▶ [Work required] Swap every instance of "series" in the data below for "lines", leaving all other text unchanged. Reproduce the data without the pictures.

Stored dataset items:
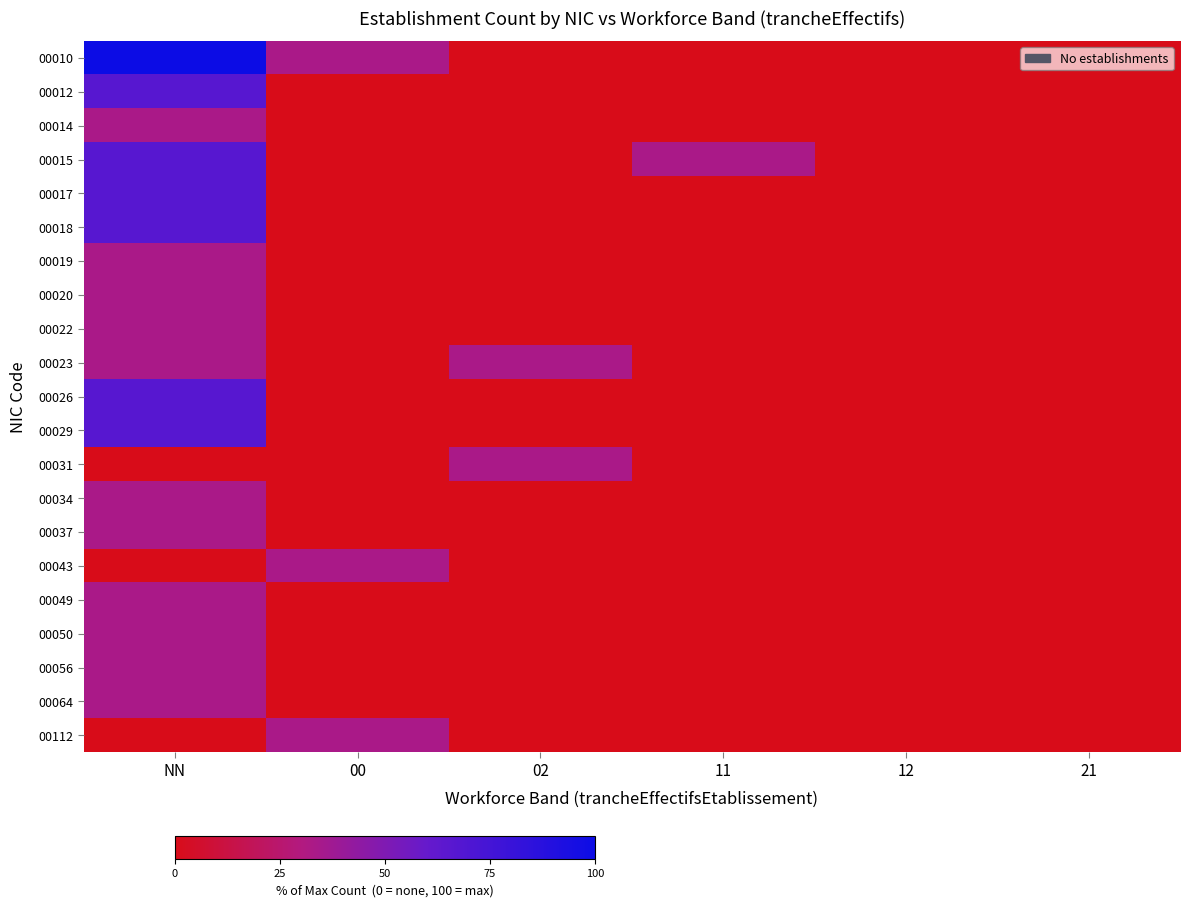

At 11, list the series in order from largest to smallest.

00015, 00010, 00012, 00014, 00017, 00018, 00019, 00020, 00022, 00023, 00026, 00029, 00031, 00034, 00037, 00043, 00049, 00050, 00056, 00064, 00112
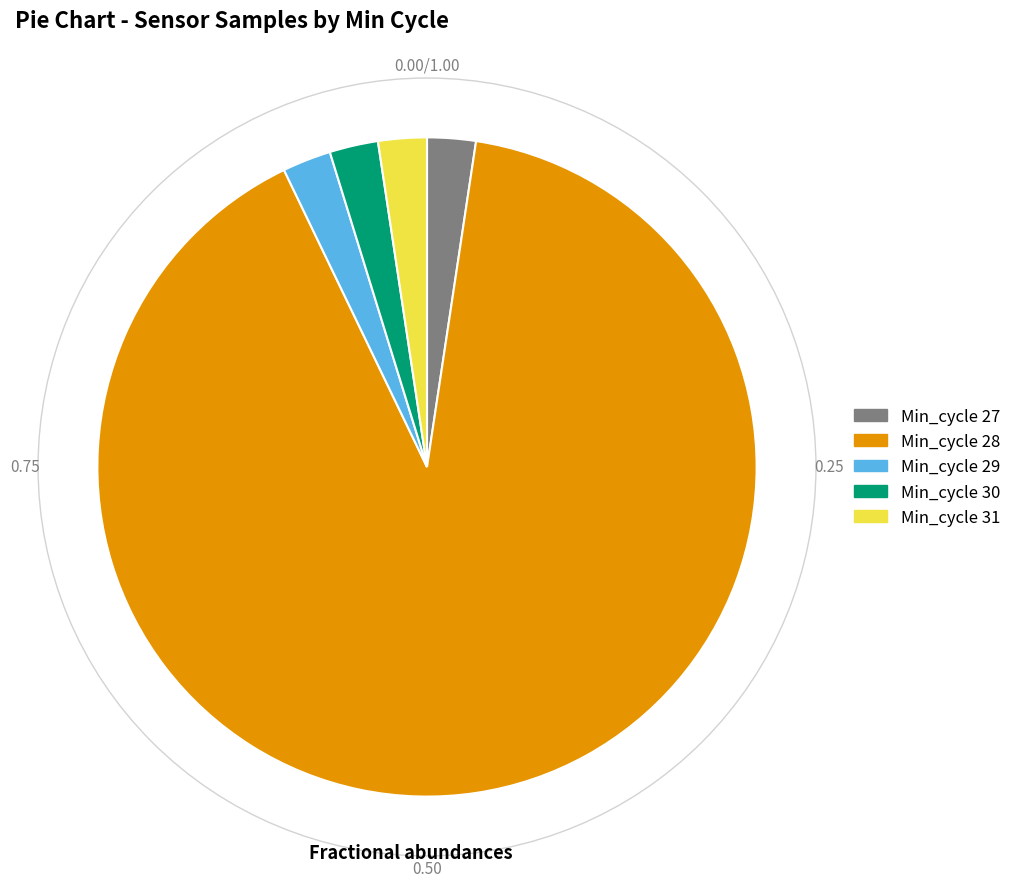

Is there any slice that represents more than half of the pie?

Yes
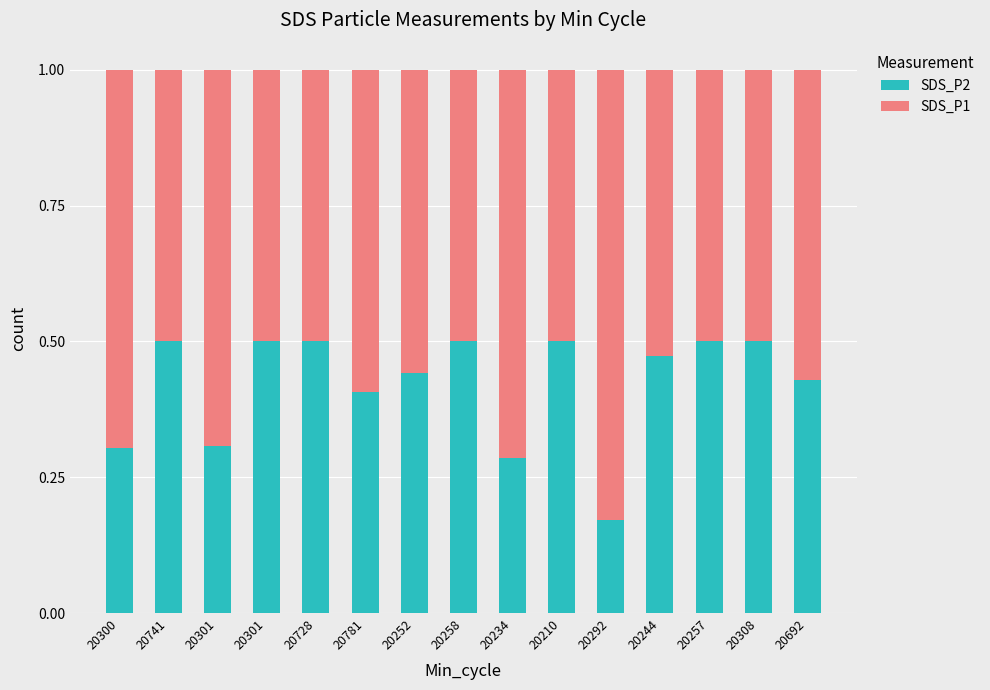

How many series are shown in this chart?

2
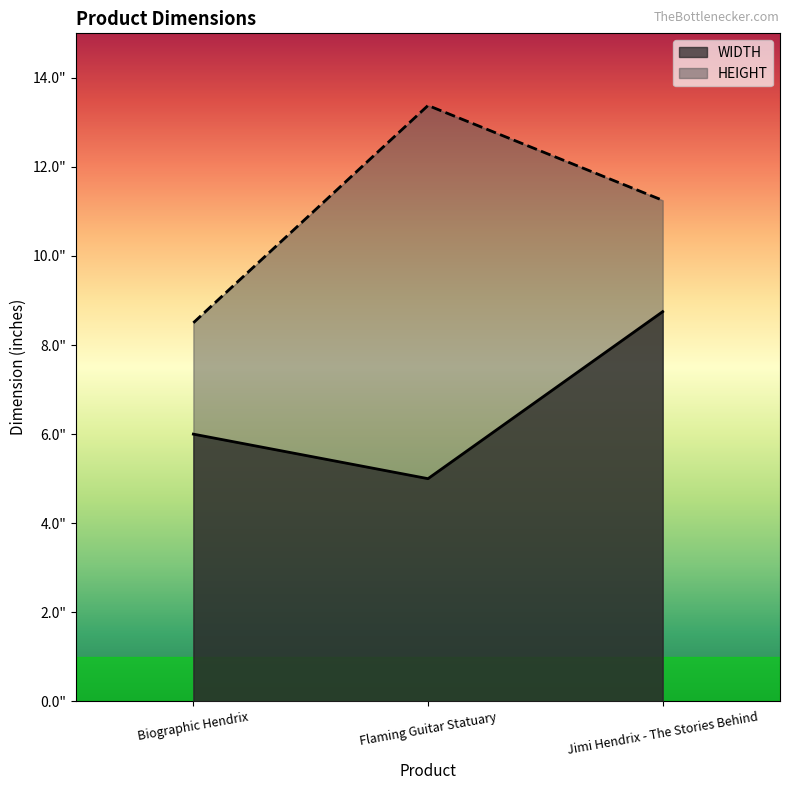

At which label does HEIGHT first exceed 11?

Flaming Guitar Statuary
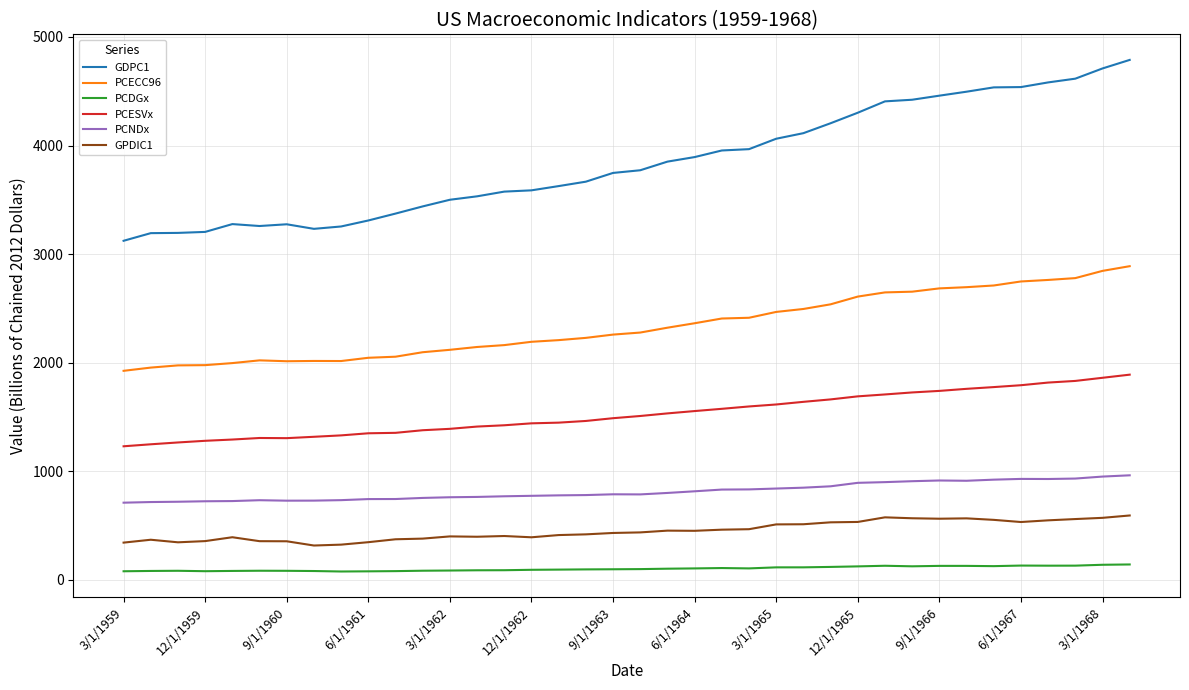

What is the minimum value for GDPC1?

3121.9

▶ [Reply to the task]
At 11, list the lines in order from largest to smallest.

00015, 00010, 00012, 00014, 00017, 00018, 00019, 00020, 00022, 00023, 00026, 00029, 00031, 00034, 00037, 00043, 00049, 00050, 00056, 00064, 00112

Is there any slice that represents more than half of the pie?

Yes

How many lines are shown in this chart?

2

At which label does HEIGHT first exceed 11?

Flaming Guitar Statuary

What is the minimum value for GDPC1?

3121.9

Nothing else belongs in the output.